O gás funciona como um suporte interno. Ele pressiona delicadamente a retina contra a parede do olho, ajudando a manter a estrutura no lugar enquanto ocorre a cicatrização. É justamente essa pressão controlada que aumenta as chances de sucesso da cirurgia.
Uma das grandes vantagens do uso do gás é que ele é temporário. Com o passar dos dias ou semanas, o próprio organismo absorve o gás de forma gradual, e ele é substituído naturalmente pelo líquido do olho. O tempo de absorção varia conforme o tipo de gás utilizado e a indicação cirúrgica.
Durante esse período, alguns cuidados são fundamentais. O posicionamento da cabeça costuma ser orientado de forma específica, pois ajuda o gás a atuar exatamente na região que precisa cicatrizar. Além disso, enquanto houver gás no olho, não é permitido viajar de avião ou subir a grandes altitudes, pois a variação de pressão pode aumentar perigosamente a pressão ocular.

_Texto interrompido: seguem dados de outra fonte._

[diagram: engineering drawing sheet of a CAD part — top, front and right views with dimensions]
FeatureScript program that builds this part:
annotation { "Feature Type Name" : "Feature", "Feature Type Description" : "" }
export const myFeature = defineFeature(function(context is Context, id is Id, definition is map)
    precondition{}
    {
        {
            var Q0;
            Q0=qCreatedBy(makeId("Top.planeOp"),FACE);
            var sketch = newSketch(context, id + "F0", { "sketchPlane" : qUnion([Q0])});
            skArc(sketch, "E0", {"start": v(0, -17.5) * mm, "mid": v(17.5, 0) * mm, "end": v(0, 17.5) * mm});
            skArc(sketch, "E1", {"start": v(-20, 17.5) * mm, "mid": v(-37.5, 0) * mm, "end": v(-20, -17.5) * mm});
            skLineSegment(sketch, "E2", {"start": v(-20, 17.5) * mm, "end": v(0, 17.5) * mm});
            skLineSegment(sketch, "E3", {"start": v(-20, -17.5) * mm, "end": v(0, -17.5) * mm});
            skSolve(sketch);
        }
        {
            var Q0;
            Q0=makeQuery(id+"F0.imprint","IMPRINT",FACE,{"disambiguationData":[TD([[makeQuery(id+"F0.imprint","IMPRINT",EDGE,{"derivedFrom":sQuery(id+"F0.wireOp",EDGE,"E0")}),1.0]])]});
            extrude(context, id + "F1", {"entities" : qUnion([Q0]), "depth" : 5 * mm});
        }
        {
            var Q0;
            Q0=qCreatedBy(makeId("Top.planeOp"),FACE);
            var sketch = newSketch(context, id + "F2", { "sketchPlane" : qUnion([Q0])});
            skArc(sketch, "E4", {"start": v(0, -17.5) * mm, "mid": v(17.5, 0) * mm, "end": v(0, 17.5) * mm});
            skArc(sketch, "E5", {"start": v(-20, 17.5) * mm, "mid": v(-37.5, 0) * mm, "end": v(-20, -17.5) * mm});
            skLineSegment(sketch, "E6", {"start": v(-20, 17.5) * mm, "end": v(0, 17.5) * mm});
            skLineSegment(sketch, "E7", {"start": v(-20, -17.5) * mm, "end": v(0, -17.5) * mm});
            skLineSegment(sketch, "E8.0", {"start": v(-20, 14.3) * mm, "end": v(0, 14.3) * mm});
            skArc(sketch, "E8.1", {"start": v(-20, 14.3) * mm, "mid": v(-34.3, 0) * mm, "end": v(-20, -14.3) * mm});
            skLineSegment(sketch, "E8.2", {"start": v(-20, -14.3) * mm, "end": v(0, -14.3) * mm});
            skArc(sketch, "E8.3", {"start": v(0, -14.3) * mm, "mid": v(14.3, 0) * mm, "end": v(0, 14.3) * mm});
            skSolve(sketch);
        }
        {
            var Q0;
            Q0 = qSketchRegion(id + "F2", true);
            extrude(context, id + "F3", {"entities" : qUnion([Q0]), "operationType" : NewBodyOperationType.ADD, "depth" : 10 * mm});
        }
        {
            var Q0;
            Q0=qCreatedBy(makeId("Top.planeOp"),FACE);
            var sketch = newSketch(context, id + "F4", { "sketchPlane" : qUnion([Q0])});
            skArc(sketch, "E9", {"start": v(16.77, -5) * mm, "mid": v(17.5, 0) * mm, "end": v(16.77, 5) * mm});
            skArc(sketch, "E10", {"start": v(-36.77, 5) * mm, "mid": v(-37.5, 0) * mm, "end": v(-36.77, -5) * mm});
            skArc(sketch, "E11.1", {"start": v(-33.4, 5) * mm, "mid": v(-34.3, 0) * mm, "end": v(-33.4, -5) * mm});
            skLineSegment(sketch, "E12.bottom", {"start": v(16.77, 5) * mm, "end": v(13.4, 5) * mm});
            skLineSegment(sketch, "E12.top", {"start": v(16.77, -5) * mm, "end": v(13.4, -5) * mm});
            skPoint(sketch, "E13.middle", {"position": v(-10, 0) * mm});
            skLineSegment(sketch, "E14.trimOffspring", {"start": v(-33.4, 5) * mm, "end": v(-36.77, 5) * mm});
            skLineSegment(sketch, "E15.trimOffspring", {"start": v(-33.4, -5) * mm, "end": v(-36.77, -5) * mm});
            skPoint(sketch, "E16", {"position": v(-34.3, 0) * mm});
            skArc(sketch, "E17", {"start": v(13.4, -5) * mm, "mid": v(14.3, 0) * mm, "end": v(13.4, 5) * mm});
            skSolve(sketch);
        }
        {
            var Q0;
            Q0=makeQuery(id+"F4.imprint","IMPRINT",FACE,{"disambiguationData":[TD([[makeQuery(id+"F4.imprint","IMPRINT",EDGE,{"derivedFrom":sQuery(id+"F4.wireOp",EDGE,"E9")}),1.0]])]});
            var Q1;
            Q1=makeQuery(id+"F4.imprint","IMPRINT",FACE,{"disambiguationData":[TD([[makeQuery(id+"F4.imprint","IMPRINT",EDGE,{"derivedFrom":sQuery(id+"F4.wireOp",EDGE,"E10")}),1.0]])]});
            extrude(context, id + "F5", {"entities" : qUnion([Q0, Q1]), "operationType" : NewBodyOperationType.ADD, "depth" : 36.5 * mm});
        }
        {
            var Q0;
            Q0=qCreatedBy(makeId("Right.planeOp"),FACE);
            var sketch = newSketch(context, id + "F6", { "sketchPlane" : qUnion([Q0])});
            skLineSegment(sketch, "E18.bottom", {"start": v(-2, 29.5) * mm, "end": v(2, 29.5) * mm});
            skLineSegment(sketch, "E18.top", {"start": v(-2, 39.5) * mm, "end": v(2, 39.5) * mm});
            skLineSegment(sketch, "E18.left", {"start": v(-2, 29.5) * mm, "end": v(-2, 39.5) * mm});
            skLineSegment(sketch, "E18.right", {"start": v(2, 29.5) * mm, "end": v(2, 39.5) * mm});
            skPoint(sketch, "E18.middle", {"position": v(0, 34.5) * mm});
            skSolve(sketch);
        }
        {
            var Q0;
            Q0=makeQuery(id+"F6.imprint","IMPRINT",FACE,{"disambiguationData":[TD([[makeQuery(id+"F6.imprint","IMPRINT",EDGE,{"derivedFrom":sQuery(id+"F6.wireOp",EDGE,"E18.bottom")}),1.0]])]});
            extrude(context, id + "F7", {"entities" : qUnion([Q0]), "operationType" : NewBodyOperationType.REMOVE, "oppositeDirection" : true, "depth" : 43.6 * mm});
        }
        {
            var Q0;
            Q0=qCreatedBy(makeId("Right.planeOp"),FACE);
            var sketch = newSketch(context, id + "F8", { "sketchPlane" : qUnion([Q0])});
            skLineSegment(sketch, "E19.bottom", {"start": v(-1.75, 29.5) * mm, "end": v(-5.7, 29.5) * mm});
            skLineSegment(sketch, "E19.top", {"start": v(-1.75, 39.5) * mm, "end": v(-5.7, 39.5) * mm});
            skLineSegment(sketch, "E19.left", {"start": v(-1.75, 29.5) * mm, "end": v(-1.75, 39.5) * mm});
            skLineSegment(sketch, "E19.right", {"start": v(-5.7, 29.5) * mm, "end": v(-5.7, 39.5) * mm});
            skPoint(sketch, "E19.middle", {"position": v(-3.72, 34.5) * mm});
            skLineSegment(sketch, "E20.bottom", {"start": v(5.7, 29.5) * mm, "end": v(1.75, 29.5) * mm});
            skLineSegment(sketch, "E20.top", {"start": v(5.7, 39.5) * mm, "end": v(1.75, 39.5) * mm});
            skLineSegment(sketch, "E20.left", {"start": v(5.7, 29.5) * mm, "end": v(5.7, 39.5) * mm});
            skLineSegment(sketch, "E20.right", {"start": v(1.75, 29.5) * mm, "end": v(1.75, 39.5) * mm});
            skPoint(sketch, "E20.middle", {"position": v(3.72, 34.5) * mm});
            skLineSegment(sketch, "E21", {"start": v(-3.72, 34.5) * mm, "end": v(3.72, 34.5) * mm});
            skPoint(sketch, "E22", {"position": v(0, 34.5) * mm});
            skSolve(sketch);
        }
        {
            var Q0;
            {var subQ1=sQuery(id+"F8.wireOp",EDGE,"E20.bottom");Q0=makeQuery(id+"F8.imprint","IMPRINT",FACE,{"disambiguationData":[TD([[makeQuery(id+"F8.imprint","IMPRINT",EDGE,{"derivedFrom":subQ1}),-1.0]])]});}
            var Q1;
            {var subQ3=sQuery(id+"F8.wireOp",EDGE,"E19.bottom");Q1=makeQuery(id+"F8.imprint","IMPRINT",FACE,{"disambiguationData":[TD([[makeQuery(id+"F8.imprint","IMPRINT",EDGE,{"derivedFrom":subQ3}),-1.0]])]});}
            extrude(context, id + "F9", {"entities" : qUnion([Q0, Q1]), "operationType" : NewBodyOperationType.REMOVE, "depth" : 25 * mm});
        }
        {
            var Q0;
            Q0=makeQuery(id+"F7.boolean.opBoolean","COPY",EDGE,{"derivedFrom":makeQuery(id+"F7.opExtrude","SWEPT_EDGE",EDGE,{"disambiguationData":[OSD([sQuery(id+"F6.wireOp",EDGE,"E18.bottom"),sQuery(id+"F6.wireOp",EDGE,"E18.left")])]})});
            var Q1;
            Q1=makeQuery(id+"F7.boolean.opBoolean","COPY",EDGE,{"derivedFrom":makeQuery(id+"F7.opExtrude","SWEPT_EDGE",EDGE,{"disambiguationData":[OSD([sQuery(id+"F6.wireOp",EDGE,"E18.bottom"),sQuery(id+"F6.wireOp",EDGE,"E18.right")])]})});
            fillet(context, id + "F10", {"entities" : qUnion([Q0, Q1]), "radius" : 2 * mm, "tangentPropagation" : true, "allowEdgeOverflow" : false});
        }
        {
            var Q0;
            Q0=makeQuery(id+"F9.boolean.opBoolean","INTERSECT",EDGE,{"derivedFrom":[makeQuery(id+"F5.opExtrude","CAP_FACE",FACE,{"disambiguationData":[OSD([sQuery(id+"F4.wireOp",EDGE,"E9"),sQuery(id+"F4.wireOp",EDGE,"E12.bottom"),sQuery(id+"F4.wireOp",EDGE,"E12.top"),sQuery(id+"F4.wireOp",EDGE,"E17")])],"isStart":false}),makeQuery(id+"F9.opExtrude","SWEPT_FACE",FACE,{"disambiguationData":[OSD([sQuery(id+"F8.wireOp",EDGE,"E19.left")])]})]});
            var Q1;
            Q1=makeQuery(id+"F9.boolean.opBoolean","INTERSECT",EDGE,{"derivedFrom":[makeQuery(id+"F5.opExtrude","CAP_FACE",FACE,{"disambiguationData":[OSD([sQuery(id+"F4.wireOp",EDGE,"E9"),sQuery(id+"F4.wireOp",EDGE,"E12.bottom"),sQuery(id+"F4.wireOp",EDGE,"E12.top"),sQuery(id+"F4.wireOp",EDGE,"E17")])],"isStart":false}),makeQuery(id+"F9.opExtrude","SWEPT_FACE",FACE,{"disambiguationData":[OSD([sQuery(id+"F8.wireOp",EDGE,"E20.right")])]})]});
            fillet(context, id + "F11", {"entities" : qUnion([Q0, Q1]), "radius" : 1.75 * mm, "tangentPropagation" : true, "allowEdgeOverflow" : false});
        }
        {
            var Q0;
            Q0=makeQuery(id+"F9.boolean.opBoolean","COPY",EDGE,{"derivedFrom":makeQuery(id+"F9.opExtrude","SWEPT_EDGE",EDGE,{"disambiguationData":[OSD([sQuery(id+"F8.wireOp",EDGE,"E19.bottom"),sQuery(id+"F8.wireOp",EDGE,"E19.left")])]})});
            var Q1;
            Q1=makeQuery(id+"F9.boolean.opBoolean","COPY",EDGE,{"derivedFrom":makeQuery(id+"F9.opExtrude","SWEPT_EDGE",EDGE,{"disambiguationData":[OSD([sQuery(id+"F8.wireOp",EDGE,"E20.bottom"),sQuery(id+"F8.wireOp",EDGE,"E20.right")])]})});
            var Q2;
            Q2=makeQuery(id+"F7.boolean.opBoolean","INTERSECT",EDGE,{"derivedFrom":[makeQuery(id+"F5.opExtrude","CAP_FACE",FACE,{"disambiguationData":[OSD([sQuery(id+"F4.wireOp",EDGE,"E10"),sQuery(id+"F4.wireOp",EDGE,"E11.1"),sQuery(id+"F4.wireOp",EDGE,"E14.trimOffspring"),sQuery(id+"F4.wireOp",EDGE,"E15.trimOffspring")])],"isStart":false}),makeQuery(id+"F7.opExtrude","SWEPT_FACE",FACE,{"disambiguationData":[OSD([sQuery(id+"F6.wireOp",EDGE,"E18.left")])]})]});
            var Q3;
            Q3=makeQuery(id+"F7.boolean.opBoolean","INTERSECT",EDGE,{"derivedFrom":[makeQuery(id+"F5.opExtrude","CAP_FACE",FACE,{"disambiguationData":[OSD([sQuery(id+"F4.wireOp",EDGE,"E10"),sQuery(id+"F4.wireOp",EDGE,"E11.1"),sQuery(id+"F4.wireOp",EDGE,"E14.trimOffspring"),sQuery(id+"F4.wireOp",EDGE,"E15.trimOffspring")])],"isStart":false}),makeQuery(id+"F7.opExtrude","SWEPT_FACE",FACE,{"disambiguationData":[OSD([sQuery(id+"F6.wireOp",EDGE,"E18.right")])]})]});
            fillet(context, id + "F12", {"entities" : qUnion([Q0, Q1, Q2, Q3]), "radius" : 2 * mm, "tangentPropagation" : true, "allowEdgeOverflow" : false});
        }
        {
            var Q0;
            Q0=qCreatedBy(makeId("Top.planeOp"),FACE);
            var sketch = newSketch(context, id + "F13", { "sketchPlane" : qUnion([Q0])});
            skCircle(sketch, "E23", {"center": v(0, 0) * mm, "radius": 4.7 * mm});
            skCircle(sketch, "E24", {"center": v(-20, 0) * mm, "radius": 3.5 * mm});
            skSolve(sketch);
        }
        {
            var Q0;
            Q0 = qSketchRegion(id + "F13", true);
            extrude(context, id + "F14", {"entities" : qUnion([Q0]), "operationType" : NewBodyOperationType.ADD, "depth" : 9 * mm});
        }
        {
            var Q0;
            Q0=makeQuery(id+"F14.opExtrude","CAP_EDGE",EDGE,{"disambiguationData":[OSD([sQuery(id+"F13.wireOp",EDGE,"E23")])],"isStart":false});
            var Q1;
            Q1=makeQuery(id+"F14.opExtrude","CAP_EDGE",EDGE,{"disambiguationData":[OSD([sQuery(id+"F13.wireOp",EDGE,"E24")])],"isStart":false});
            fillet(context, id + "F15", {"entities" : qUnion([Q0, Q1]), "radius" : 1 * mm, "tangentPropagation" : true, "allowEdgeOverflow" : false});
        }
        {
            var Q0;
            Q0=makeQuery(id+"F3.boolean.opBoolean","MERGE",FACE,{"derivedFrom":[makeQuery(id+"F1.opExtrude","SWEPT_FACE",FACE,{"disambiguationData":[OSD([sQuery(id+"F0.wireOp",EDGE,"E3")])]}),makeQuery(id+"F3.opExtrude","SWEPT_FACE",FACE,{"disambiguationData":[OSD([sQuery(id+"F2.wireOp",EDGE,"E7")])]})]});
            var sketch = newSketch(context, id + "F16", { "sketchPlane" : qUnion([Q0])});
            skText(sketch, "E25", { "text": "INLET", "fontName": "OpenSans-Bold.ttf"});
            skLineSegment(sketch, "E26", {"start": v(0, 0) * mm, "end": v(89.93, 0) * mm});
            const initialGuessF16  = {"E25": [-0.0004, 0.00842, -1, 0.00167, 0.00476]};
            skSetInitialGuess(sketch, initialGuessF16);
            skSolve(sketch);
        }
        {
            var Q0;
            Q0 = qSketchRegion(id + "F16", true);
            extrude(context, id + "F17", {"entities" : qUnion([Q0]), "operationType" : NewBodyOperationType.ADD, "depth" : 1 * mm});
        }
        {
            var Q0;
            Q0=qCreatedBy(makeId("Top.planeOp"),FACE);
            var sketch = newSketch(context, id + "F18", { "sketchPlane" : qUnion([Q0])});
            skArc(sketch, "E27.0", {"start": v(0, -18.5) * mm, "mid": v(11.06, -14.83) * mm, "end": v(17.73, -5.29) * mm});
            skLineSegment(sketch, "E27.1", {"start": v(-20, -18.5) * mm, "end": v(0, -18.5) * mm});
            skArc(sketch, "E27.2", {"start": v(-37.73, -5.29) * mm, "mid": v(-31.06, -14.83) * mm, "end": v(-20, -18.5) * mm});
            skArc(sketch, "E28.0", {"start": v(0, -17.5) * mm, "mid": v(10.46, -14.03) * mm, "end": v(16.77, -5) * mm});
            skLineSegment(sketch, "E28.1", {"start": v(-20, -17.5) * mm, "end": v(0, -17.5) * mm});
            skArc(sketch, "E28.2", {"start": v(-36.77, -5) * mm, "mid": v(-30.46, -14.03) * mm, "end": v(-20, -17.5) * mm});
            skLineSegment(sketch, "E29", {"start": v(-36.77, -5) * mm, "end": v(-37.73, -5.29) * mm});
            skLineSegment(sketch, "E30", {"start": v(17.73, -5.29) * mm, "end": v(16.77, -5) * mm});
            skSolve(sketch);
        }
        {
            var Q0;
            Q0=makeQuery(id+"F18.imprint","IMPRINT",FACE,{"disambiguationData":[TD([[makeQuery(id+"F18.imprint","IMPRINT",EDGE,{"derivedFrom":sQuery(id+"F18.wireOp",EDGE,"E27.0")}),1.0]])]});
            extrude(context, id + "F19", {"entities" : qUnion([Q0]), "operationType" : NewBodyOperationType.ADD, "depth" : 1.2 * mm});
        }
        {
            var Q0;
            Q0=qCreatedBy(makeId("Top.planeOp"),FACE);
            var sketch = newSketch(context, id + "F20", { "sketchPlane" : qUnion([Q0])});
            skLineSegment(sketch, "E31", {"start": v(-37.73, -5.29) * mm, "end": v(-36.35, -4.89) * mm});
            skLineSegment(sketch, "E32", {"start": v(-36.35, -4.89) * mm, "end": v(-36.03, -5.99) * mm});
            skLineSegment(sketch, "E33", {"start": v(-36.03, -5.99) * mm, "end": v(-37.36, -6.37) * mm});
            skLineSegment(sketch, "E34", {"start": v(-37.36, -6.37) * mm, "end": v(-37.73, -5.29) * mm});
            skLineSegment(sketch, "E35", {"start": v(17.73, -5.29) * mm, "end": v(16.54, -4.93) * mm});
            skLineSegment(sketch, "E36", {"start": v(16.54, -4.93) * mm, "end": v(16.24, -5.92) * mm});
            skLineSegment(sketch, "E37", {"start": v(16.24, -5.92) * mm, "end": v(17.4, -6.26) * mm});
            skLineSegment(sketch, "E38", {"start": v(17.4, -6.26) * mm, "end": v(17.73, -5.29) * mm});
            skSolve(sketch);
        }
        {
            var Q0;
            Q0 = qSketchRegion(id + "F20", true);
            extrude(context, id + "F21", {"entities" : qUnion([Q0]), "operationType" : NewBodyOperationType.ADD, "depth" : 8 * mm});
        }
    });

Também é importante proteger o olho, usar corretamente os colírios prescritos e ficar atento a sinais de alerta, como dor intensa, piora súbita da visão ou vermelhidão importante. Nessas situações, a avaliação médica deve ser imediata.
Cada caso é único. Por isso, todas as orientações sobre posicionamento, tempo de restrição e retorno às atividades são individualizadas e fazem parte do acompanhamento após a cirurgia.
Entender o papel do gás no olho ajuda o paciente a atravessar o pós-operatório com mais segurança e tranquilidade.